You aren't at all worried that paying those doctors will result in them prescribing something to a patient when they might not have otherwise or influence their choice for one option over another? I'm not talking about the education or awareness a doctor might get, purely the influence of the money/benefits and perhaps their hope to get more of the same from you later.
At a high level, companies actually think their products have value to patients and want doctors to know about what it can do. It is virtually impossible to decouple knowledge sharing from influence. The point of knowledge sharing is to impact choice and behavior.

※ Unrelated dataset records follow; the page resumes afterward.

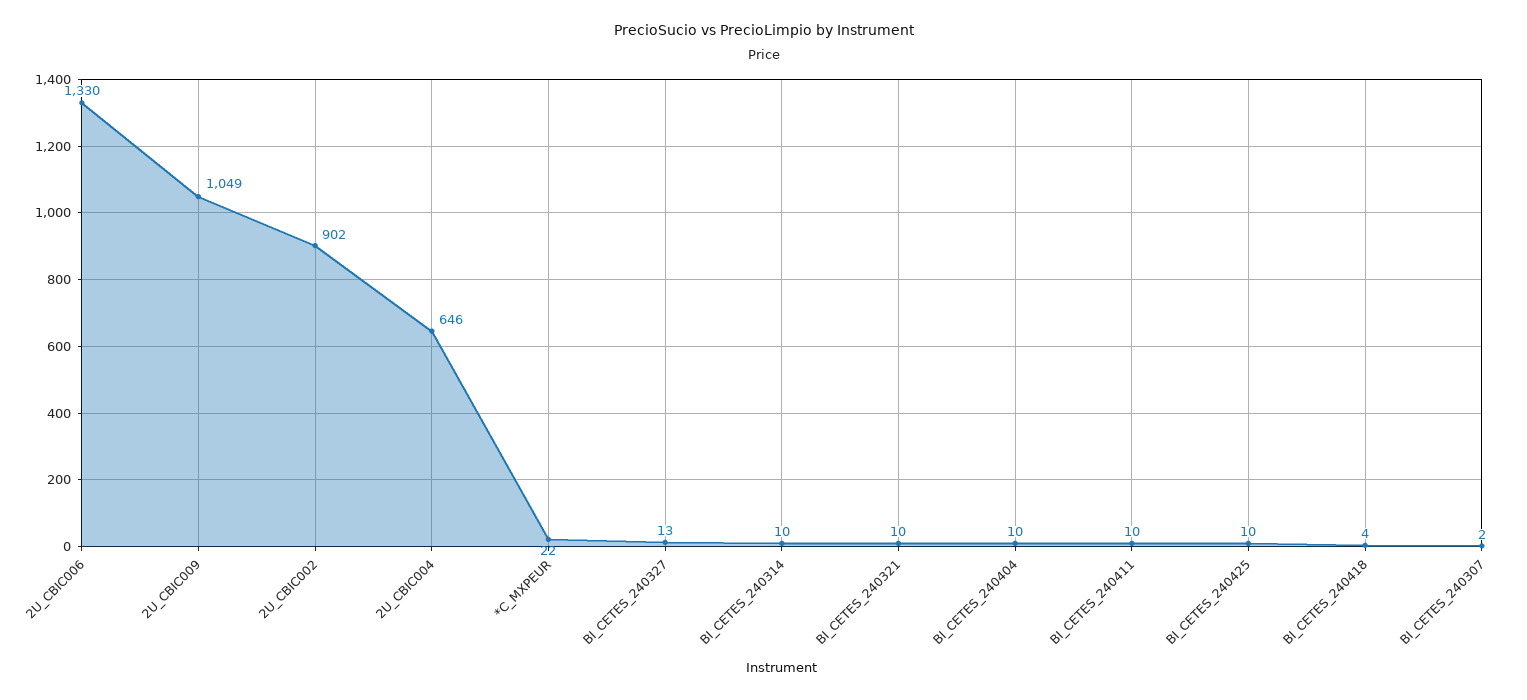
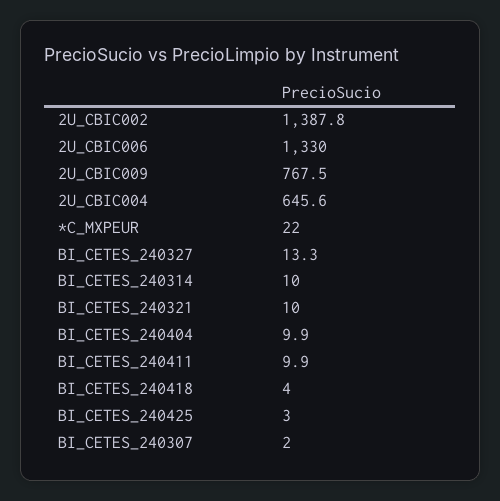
  {
    "2U_CBIC006": 1330,
-   "2U_CBIC009": 1049,
+   "2U_CBIC009": 767.5,
-   "2U_CBIC002": 902,
+   "2U_CBIC002": 1387.8,
    "2U_CBIC004": 645.6,
    "*C_MXPEUR": 22,
    "BI_CETES_240327": 13.3,
    "BI_CETES_240314": 10,
    "BI_CETES_240321": 10,
    "BI_CETES_240404": 9.9,
    "BI_CETES_240411": 9.9,
-   "BI_CETES_240425": 10,
+   "BI_CETES_240425": 3,
    "BI_CETES_240418": 4,
    "BI_CETES_240307": 2
  }

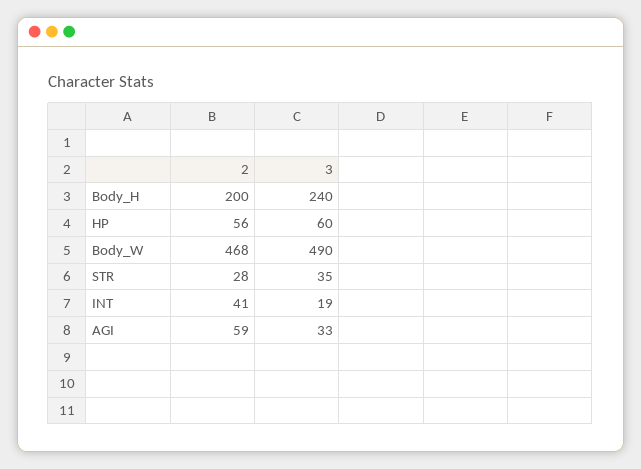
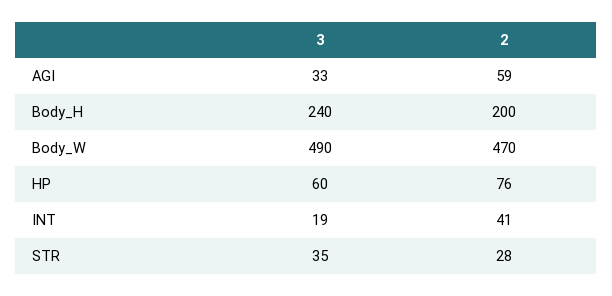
  {
    "2": {
      "Body_H": 200,
-     "HP": 56,
+     "HP": 76,
-     "Body_W": 468,
+     "Body_W": 470,
      "STR": 28,
      "INT": 41,
      "AGI": 59
    },
    "3": {
      "Body_H": 240,
      "HP": 60,
      "Body_W": 490,
      "STR": 35,
      "INT": 19,
      "AGI": 33
    }
  }

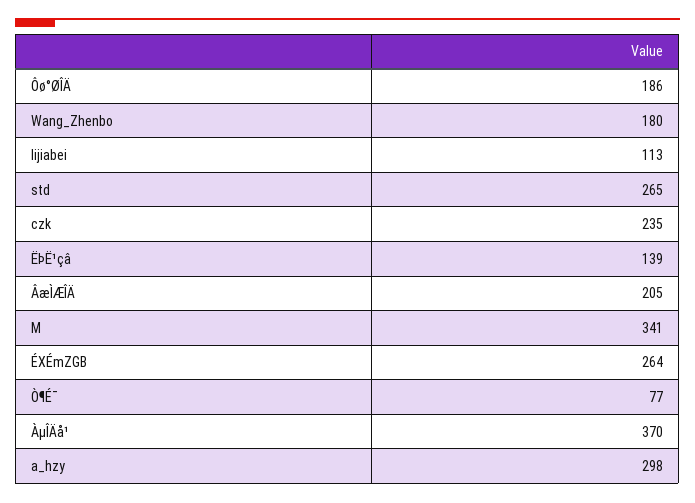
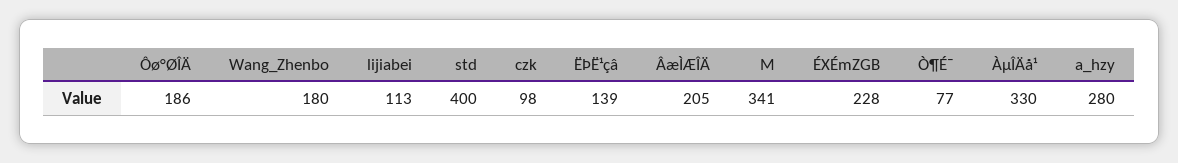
  {
    "Ôø°ØÎÄ": 186,
    "Wang_Zhenbo": 180,
    "lijiabei": 113,
-   "std": 265,
+   "std": 400,
-   "czk": 235,
+   "czk": 98,
    "ËÞË¹çâ": 139,
    "ÂæÌÆÎÄ": 205,
    "M": 341,
-   "ÉXÉmZGB": 264,
+   "ÉXÉmZGB": 228,
    "Ò¶É¯": 77,
-   "ÀµÎÄå¹": 370,
+   "ÀµÎÄå¹": 330,
-   "a_hzy": 298
+   "a_hzy": 280
  }

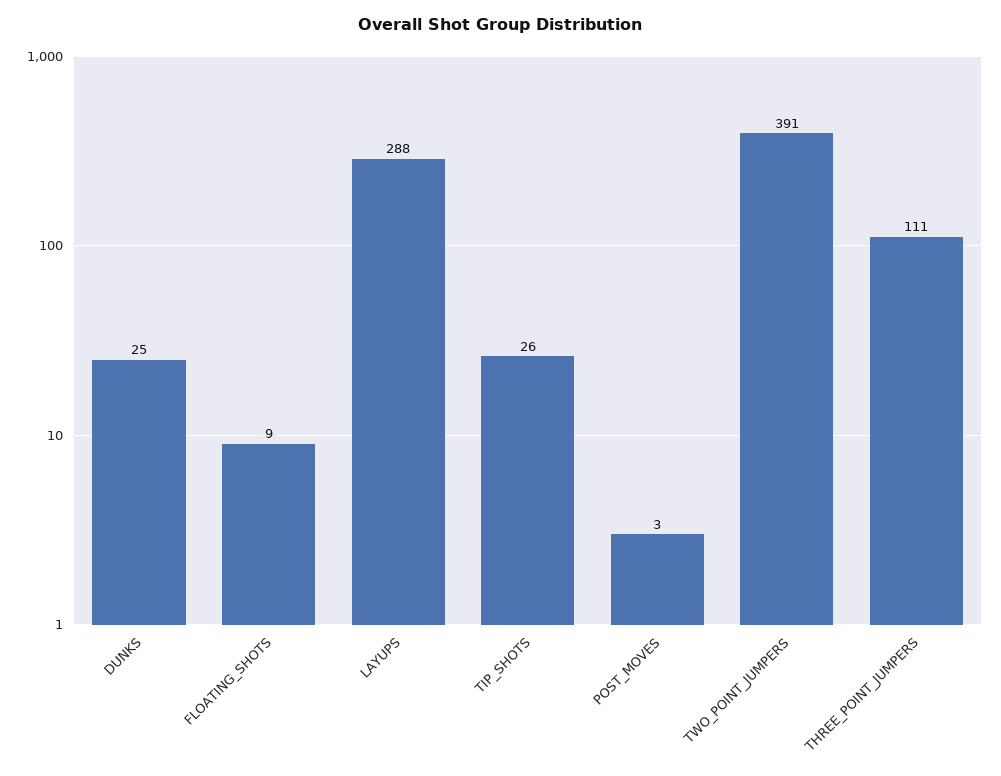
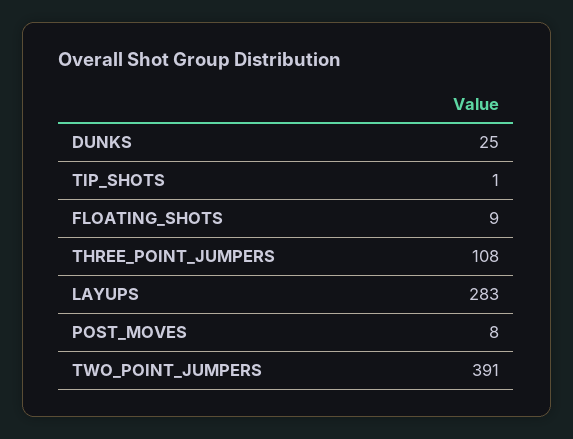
  {
    "DUNKS": 25,
    "FLOATING_SHOTS": 9,
-   "LAYUPS": 288,
+   "LAYUPS": 283,
-   "TIP_SHOTS": 26,
+   "TIP_SHOTS": 1,
-   "POST_MOVES": 3,
+   "POST_MOVES": 8,
    "TWO_POINT_JUMPERS": 391,
-   "THREE_POINT_JUMPERS": 111
+   "THREE_POINT_JUMPERS": 108
  }

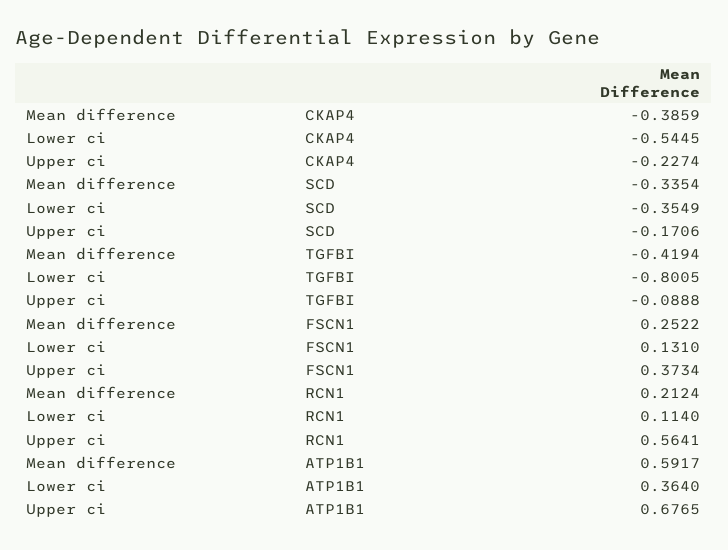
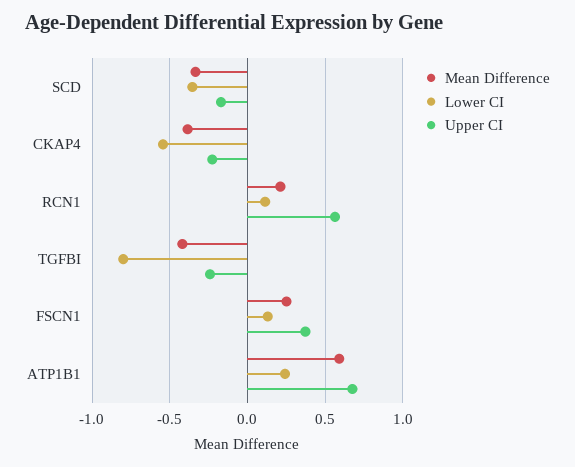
  {
    "Mean difference": {
      "CKAP4": -0.3859,
      "SCD": -0.3354,
      "TGFBI": -0.4194,
      "FSCN1": 0.2522,
      "RCN1": 0.2124,
      "ATP1B1": 0.5917
    },
    "Lower ci": {
      "CKAP4": -0.5445,
      "SCD": -0.3549,
      "TGFBI": -0.8005,
      "FSCN1": 0.131,
      "RCN1": 0.114,
-     "ATP1B1": 0.364
+     "ATP1B1": 0.25
    },
    "Upper ci": {
      "CKAP4": -0.2274,
      "SCD": -0.1706,
-     "TGFBI": -0.0888,
+     "TGFBI": -0.25,
      "FSCN1": 0.3734,
      "RCN1": 0.5641,
      "ATP1B1": 0.6765
    }
  }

On the services front, If I want to hire a doctor to fly across the country and do Brian surgery on a pig or cadaver, I expect to have to pay them. Similarly, if they are running a clinical trial, I expect to fly them to the surgical training and feed them, and pay for their time.
>purely the influence of the money/benefits and perhaps their hope to get more of the same from you later.
Direct kickbacks for prescriptions are a thing of the past. It is pretty hard to come up with a situation where future benefits is conditional on the behavior. Like, I suppose you wouldn't invite a doctor that doesnt use your product to give feedback on it or be part of a clinical trial, but that is a niche feedback to worry about.
Lastly, articles like are very misleading when it comes to the details. In their reference for $2B in payments [1], includes things like Royalties.
>The greatest proportion (27.3%) of value was from royalty or license payments (≈$484 million of $1.8 billion) followed by service fees (26.6%), such as faculty lectures ($472 million of $1.8 billion).
If they are claiming paying royalty or license payments for inventions (like developing a hip implant) are a kickback, it frames the whole argument as rhetoric.